Application: Used extensively in structural applications, machine assembly, and general-purpose fastening. They are easily removable and reusable, making them suitable for applications requiring maintenance or disassembly.
Types: Hex bolts, carriage bolts, eye bolts, flange bolts. Nuts come in various forms too, such as hex nuts, Nyloc nuts (with a nylon insert for vibration resistance), wing nuts, and castle nuts (used with cotter pins for locking).
How they work: The bolt is inserted through aligned holes in the components being joined. The nut is then tightened onto the bolt, creating clamping force that holds the components together.
Important Considerations: Bolt strength (grade markings), thread type (metric or imperial), and appropriate torque (tightness) are crucial for a secure and reliable joint. Using the wrong grade bolt can lead to failure.
Example: Securing the wheels of a bakkie (pickup truck) using wheel bolts and lug nuts. These are high-strength bolts and nuts designed to withstand the dynamic forces of driving. b)
Screws: Definition: Similar to bolts but are typically designed to create their own thread or mate with an existing thread in one of the components being joined.
Application: Used in a wide range of applications, from securing small components in electronic devices to fastening wood or metal.
Types: Machine screws (for metal), wood screws, self-tapping screws, set screws.
How they work: Screws are driven into a material, creating a threaded connection. Self-tapping screws have a sharp point that cuts a thread as they are driven in.
Important Considerations: Screw type should match the material being fastened (e.g., wood screws for wood, machine screws for metal). Pilot holes are often required to prevent splitting or damaging the material. Screw length and head type are also crucial factors.
Example: Attaching metal sheeting to a steel frame using self-tapping screws. In the construction of a shack, self-tapping screws are often used to fasten corrugated iron sheets to the wooden or metal frame. c)
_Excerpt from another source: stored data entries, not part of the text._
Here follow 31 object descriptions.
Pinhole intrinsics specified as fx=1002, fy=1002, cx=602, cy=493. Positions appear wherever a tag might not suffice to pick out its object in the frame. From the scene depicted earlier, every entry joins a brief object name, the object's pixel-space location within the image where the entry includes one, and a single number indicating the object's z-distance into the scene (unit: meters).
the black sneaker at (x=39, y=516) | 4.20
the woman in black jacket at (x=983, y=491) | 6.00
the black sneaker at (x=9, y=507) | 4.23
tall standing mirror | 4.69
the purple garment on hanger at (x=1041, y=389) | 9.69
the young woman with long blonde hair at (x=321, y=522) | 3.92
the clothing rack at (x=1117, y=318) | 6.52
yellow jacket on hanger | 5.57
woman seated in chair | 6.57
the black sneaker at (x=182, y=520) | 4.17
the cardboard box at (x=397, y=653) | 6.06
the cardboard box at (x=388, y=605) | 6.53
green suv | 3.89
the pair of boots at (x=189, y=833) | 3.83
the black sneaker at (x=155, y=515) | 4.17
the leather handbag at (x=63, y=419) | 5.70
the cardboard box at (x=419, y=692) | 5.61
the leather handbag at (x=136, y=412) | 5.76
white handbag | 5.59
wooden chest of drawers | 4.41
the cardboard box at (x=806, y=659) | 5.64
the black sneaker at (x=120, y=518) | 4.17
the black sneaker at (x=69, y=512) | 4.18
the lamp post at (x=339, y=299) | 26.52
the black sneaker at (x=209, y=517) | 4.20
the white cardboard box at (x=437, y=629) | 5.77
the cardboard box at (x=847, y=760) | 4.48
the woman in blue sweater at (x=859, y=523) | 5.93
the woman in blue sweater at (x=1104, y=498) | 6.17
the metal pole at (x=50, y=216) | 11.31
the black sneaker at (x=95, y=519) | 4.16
Rivets: Definition: A cylindrical metal shaft with a head at one end.
Application: Primarily used for permanent joining of metal sheets or plates.
Types: Solid rivets, blind rivets (pop rivets), tubular rivets. Blind rivets are commonly used when access is only available from one side of the joint.
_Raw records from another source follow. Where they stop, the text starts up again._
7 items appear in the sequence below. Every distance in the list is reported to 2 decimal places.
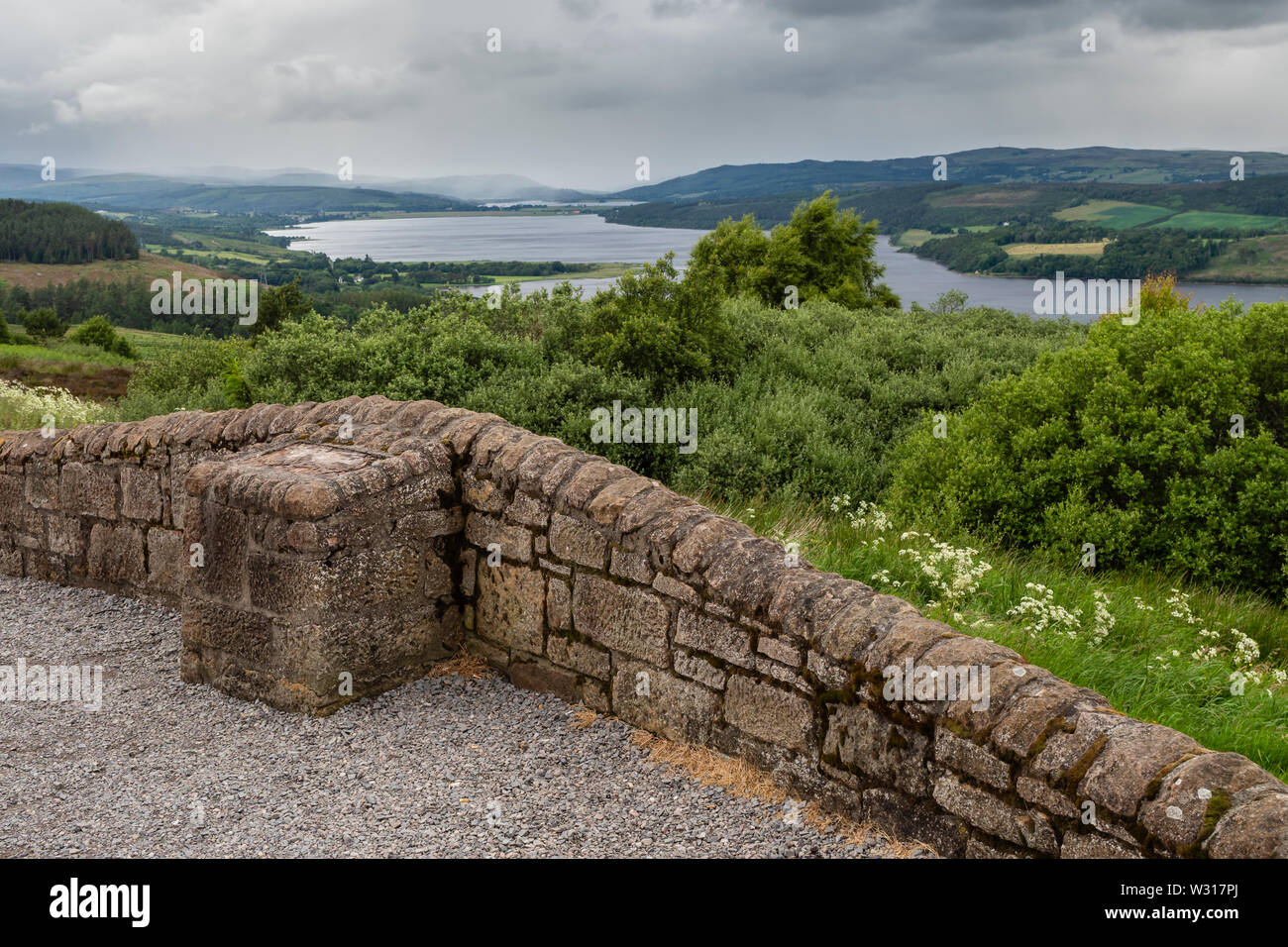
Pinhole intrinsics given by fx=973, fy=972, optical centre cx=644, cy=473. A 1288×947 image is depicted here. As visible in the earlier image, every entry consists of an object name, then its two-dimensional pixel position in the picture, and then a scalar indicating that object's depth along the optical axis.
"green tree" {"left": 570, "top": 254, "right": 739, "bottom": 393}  12.86
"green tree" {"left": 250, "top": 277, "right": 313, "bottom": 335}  35.16
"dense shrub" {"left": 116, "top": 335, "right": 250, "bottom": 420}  15.75
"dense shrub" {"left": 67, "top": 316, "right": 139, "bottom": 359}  56.12
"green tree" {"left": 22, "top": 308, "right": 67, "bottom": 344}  58.16
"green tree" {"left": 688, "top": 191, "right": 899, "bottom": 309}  29.31
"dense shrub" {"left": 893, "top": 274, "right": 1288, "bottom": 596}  9.09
How they work: The rivet is inserted through aligned holes in the components being joined. The headless end of the rivet is then deformed (e.g., by hammering or using a rivet gun) to create a second head, clamping the components together.
Important Considerations: Rivet material should be compatible with the materials being joined. Rivet diameter and length should be appropriate for the thickness of the materials.
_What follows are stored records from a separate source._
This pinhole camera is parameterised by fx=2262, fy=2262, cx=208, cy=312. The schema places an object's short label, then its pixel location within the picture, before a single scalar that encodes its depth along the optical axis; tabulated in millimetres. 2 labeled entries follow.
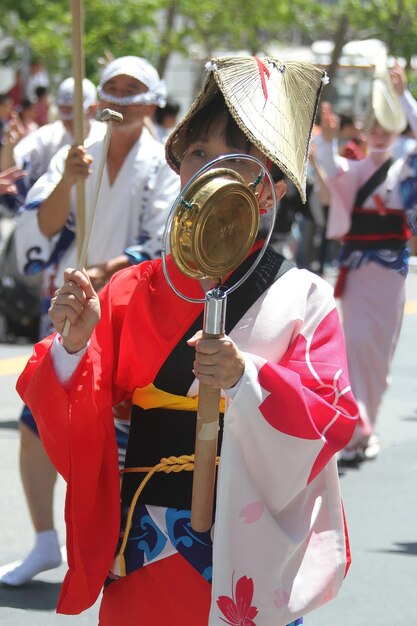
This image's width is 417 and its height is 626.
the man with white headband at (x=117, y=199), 8763
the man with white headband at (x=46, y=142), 10943
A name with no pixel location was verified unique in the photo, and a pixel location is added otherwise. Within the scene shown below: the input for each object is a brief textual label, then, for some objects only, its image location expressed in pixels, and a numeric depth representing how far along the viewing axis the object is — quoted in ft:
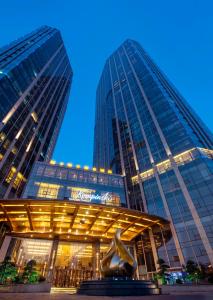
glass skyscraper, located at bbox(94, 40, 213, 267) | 84.99
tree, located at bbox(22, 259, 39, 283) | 59.00
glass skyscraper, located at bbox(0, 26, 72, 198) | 123.54
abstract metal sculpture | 38.47
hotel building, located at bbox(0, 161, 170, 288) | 75.35
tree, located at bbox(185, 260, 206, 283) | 65.70
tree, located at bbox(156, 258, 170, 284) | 70.02
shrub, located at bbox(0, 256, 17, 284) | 58.12
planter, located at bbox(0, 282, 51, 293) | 52.80
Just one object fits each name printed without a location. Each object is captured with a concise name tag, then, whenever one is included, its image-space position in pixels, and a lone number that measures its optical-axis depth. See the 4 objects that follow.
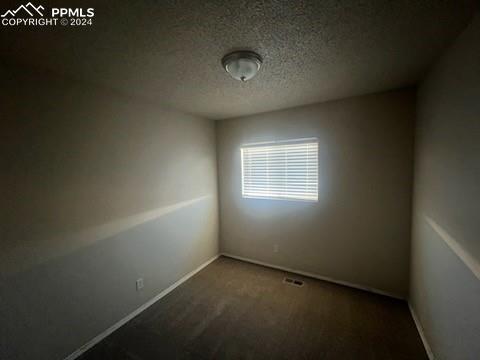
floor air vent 2.49
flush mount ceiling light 1.31
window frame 2.56
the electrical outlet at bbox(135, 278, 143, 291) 2.10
Example: Joining metal panels in the construction of a bus or a train. Blind rivets (pop rivets) are often used to secure license plates to vehicles. d)
Washers: Definition: A flat, thin ring of metal or plastic.
Application: Used to distribute the load of a fastener, prevent damage to the surface being fastened, and provide a smooth bearing surface.
Types: Flat washers, lock washers (e.g., spring washers, split washers), fender washers (large diameter).
How they work: The washer is placed under the head of a bolt or nut, providing a larger contact area and reducing stress on the components being joined. Lock washers help to prevent loosening due to vibration.
Important Considerations: Washer material should be compatible with the fastener and the materials being joined. Washer size should be appropriate for the fastener.
Example: Using a flat washer under a bolt when fastening a wooden board to prevent the bolt head from sinking into the wood. e)
Pins: Definition: A cylindrical or tapered rod used to align or secure components.